What the task requires: Give only the number of lines in these records that include "takes".

Extracted entries START

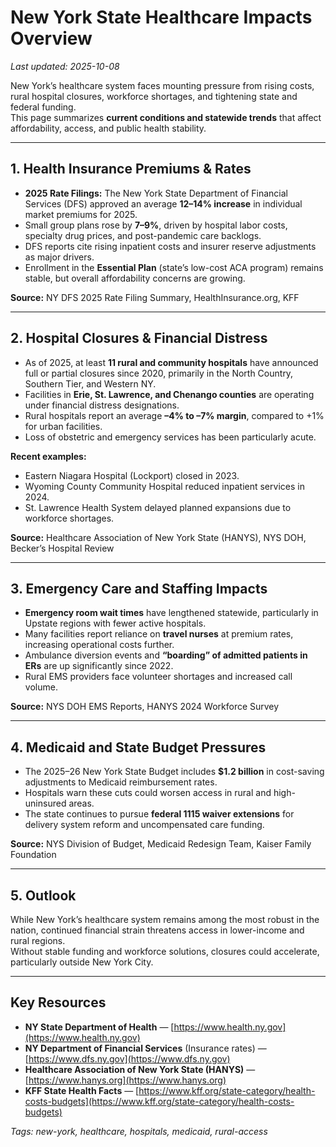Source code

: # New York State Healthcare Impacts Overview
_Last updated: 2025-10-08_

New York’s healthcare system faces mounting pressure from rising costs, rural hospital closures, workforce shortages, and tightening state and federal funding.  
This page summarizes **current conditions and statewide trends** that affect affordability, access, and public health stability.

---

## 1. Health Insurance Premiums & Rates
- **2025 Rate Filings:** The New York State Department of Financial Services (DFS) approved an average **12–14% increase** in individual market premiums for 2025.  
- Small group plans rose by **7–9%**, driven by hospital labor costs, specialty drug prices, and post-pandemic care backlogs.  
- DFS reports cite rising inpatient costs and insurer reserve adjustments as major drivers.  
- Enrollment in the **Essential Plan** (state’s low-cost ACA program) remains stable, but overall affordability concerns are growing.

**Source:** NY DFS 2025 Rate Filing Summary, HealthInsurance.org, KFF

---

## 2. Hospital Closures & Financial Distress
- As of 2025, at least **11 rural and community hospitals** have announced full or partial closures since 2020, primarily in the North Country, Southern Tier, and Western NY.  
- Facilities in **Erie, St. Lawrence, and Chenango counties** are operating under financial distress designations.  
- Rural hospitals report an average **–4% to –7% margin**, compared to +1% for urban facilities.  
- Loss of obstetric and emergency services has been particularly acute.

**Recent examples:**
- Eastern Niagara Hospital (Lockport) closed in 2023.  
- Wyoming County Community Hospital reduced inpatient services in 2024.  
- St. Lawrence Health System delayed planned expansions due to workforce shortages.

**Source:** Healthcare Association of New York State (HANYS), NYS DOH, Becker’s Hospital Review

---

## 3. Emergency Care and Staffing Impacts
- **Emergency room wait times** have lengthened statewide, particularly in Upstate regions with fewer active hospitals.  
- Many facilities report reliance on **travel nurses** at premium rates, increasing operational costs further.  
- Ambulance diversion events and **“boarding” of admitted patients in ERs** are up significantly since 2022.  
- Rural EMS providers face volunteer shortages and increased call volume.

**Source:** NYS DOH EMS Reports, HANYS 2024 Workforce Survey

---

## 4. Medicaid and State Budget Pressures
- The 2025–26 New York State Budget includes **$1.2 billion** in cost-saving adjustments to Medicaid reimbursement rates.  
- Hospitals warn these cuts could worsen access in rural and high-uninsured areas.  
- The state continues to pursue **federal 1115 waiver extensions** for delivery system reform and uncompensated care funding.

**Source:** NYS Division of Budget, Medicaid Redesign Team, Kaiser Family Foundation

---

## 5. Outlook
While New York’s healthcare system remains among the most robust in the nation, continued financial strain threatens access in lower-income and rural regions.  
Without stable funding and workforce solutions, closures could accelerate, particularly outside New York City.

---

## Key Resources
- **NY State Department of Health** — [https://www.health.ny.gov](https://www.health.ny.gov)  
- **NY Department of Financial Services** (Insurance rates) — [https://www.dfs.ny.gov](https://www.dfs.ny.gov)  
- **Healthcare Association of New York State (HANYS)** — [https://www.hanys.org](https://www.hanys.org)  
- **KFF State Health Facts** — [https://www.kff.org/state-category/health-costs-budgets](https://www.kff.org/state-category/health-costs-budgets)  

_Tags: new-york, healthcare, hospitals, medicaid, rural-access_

Extracted entries END
Extracted entries START

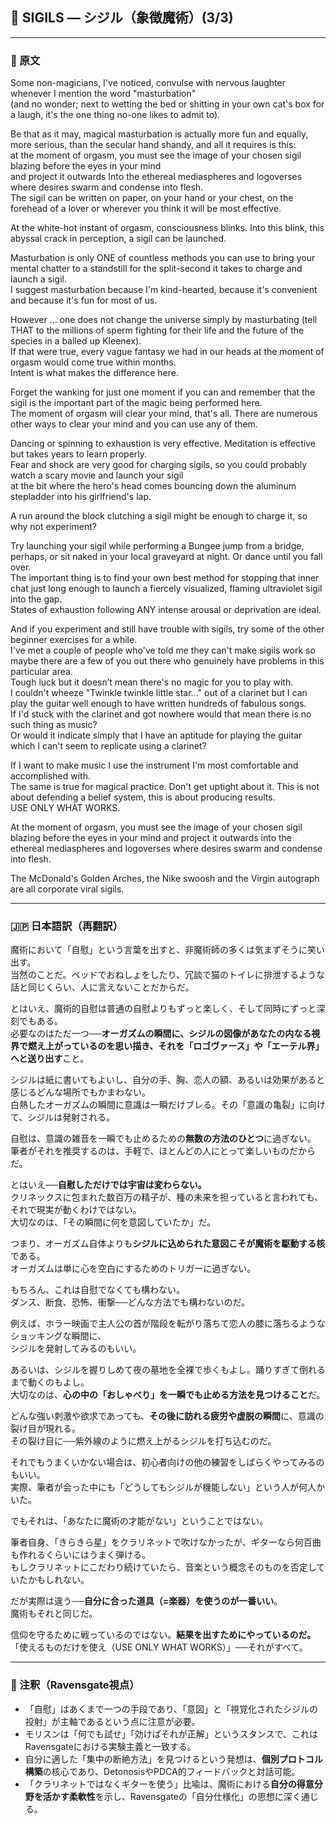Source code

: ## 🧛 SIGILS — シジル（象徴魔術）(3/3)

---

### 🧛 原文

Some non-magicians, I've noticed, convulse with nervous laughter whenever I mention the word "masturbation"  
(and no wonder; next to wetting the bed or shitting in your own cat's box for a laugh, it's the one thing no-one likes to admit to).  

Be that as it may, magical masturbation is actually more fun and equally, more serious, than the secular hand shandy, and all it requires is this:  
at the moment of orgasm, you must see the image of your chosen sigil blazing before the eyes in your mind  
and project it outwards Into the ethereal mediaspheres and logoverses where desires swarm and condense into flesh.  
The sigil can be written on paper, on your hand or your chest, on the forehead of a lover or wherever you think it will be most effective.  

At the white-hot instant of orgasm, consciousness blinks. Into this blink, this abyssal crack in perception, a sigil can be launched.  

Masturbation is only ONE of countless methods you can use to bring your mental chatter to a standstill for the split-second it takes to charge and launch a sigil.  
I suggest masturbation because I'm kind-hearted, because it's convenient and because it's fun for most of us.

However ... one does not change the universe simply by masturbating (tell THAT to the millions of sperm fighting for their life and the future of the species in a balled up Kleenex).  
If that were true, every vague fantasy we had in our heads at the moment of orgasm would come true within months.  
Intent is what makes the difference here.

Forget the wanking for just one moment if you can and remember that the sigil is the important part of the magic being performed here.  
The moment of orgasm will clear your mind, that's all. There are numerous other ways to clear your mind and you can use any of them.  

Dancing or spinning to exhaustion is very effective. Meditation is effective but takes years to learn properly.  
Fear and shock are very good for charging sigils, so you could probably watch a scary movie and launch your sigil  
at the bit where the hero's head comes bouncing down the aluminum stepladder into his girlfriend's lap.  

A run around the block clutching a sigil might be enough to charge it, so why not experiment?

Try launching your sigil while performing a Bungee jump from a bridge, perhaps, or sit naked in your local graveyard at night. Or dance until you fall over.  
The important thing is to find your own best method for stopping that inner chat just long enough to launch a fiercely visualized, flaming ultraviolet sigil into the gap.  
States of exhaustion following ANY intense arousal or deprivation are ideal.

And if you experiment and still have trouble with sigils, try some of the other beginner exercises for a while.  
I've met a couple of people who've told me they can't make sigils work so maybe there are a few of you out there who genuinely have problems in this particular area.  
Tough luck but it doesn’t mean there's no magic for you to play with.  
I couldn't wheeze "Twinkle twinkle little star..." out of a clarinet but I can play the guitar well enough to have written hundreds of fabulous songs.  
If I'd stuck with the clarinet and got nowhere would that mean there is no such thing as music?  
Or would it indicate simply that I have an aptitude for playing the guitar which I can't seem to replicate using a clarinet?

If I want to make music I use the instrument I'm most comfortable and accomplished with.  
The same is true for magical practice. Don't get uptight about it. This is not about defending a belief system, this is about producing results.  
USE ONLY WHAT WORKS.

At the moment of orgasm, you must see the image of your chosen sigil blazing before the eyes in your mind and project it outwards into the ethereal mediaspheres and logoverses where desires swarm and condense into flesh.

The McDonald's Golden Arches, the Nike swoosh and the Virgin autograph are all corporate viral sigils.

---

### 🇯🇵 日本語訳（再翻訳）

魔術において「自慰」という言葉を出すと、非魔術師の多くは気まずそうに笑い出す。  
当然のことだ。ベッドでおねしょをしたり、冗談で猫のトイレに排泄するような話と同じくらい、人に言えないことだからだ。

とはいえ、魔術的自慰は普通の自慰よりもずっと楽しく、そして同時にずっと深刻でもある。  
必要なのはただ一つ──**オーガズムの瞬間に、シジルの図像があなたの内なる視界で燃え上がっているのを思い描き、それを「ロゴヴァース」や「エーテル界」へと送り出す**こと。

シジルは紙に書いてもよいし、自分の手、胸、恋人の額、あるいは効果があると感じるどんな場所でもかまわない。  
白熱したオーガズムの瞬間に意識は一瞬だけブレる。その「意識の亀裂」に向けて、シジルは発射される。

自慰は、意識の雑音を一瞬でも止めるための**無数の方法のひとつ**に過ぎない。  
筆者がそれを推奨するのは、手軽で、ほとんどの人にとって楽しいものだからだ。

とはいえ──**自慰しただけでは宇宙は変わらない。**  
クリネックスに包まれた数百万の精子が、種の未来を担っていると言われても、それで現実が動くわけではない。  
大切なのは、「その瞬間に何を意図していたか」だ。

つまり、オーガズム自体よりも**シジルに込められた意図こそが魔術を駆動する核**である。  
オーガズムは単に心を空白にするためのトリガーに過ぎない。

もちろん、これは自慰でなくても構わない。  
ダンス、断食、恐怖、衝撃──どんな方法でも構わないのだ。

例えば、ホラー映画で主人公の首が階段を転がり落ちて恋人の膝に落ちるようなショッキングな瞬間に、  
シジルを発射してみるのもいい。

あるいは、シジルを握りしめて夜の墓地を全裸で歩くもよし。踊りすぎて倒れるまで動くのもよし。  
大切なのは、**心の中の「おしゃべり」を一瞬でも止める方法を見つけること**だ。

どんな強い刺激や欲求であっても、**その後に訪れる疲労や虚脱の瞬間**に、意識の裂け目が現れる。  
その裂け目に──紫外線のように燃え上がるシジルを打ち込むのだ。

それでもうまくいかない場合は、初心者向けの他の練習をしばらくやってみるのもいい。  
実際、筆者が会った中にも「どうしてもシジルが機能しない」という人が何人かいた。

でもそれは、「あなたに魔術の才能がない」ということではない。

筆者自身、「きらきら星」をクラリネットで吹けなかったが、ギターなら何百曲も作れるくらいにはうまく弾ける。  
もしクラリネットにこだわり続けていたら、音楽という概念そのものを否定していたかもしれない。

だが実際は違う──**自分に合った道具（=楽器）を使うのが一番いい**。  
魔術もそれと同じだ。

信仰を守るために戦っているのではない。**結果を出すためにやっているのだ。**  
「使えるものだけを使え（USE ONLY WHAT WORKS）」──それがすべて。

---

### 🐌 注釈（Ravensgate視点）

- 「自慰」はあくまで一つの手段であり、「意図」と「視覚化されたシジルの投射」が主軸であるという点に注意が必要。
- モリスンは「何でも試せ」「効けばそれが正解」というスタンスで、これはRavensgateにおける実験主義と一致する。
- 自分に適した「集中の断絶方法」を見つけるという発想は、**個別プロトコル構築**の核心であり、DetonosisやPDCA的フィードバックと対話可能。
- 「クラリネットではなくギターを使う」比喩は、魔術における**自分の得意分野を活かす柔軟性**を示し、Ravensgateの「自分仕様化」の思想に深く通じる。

Extracted entries END

Written answer: 2